Los Angeles tem o pior défice de infraestruturas de transporte colectivo de todas as cidades da América do Norte. Nenhuma outra cidade no continente cresceu tanto, sem reter e expandir o seu serviço de transporte colectivo rápido. Hoje, a maioria dos líderes da região entende que isso foi um erro e está a tentar construir transporte colectivo rápido tão depressa quanto possível [3]. Mas a construção subterrânea é muitíssimo mais cara, pelo que, se insistirmos em fazer túneis em todo o lado, vamos ter uma rede muito menor.

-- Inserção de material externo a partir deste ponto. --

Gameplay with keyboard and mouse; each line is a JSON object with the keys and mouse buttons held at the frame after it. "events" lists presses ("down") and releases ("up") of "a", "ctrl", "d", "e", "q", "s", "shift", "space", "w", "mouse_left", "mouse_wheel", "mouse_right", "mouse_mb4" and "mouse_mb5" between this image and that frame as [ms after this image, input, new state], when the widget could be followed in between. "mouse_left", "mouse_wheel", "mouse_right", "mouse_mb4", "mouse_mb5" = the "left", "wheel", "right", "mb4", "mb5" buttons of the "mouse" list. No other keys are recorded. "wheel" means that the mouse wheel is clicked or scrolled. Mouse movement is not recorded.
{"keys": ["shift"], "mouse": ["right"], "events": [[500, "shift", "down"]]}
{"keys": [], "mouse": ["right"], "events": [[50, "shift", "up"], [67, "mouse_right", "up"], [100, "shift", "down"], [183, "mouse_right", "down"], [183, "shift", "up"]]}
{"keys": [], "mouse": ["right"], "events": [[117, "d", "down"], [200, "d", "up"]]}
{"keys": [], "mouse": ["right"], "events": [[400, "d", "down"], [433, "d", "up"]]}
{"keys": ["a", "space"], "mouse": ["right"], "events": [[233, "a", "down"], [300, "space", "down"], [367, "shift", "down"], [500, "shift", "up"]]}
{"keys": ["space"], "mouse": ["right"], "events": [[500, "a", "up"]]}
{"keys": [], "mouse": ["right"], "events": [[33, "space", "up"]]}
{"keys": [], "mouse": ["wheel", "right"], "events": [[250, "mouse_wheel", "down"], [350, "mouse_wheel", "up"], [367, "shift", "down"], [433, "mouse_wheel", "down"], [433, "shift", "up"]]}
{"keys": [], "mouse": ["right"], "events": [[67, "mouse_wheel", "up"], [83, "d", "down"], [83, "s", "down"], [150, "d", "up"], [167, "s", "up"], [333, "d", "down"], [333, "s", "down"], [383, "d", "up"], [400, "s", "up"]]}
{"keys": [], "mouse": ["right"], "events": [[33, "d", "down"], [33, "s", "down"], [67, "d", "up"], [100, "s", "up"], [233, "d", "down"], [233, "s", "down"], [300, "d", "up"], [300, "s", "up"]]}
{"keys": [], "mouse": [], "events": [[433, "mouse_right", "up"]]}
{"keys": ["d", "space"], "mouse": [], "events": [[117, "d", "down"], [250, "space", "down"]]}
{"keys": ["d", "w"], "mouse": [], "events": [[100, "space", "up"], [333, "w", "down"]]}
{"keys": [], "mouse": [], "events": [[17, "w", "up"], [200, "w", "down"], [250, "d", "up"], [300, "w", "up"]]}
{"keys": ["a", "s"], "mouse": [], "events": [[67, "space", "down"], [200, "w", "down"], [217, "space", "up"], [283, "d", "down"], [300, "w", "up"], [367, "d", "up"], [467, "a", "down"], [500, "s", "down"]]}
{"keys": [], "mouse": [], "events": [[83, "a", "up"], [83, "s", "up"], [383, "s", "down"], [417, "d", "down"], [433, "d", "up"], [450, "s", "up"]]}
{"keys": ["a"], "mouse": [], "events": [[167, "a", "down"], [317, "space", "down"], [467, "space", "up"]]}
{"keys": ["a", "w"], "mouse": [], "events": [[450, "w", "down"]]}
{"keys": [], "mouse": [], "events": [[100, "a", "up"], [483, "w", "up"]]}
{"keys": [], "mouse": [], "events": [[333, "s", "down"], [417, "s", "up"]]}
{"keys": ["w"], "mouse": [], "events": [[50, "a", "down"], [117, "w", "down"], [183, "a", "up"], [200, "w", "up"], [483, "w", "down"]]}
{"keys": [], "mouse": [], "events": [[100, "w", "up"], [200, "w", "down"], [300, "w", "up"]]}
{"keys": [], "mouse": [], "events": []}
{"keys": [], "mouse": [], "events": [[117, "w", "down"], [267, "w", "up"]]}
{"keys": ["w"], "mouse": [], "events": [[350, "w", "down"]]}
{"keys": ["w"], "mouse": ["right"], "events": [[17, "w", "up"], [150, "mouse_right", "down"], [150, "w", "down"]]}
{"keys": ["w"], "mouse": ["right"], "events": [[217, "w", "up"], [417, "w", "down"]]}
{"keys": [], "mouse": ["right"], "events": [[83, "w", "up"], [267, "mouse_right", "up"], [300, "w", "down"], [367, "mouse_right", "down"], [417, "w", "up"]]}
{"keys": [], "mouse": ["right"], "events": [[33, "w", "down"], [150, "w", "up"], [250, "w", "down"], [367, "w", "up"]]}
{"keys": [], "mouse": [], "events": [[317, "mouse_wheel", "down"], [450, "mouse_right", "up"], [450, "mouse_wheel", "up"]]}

Quando se está a tentar construir o máximo de rede possível, o mais depressa possível, existem apenas três razões tecnicamente convincentes para suportar o enorme custo de construir no subsolo:

  • Para atravessar um obstáculo de superfície específico, que não pode ser atravessado de forma mais barata, tal como as Hollywood Hills, ou a Baía de São Francisco, ou, mais comummente, um troço em que não há um alinhamento credível à superfície, como foi o caso de Boyle Heights, na linha dourada (esta é, reconhecidamente, uma área cinzenta, dado que a credibilidade dum alinhamento de superfície se transforma muitas vezes na decisão do quanto se pode prejudicar o tráfego actual e estacionamento na rua).
  • Para chegar a uma estação crucial — geralmente, um ponto de transbordo com outras linhas — onde não há nenhuma opção de superfície ou elevada.
  • Para servir um corredor muito denso, onde o crescimento em altura é ou será a norma e que pode, portanto, gerar o elevado número de passageiros que justifica um metropolitano, como Wilshire Blvd. em Los Angeles, ou a 2.ª Avenida, em Nova Iorque. Mas, mesmo aqui, estamos a falar de ruas que já estão tão desenvolvidas, que uma estrutura elevada seria inaceitável. Se estamos a falar de futuros corredores de arranha-céus, uma via elevada ainda pode ser a resposta, como foi em Vancôver.

BART, em São Francisco, tem um bom motivo para existir: o projecto original oferecia a opção subterrânea a qualquer cidade que quisesse pagar a diferença no custo; apenas Berkeley aceitou esta oferta, razão pela qual o BART é subterrâneo dentro dos seus limites de cidade. Esta abordagem elegante teve a virtude de insistir em financiamento local para gerir um impacto local, sendo que este impacto foi globalmente visto como aceitável pela maioria das outras cidades envolvidas.

Lembre-se, também, que, mesmo que o seu actual metro seja subterrâneo, as suas extensões não têm de ser. A maioria dos metropolitanos são material ferroviário pesado, que recebem energia a partir de um terceiro trilho. Ao contrário do metro ligeiro, estas linhas normalmente não cruzam ruas, mas podem ser elevadas e são-no frequentemente, às vezes com um impacto visual que não é mau [4].

Então, parabéns a todas, as pessoas de Los Angeles, excepto uma. Este é um bom começo, para uma parte muito negligenciada da cidade.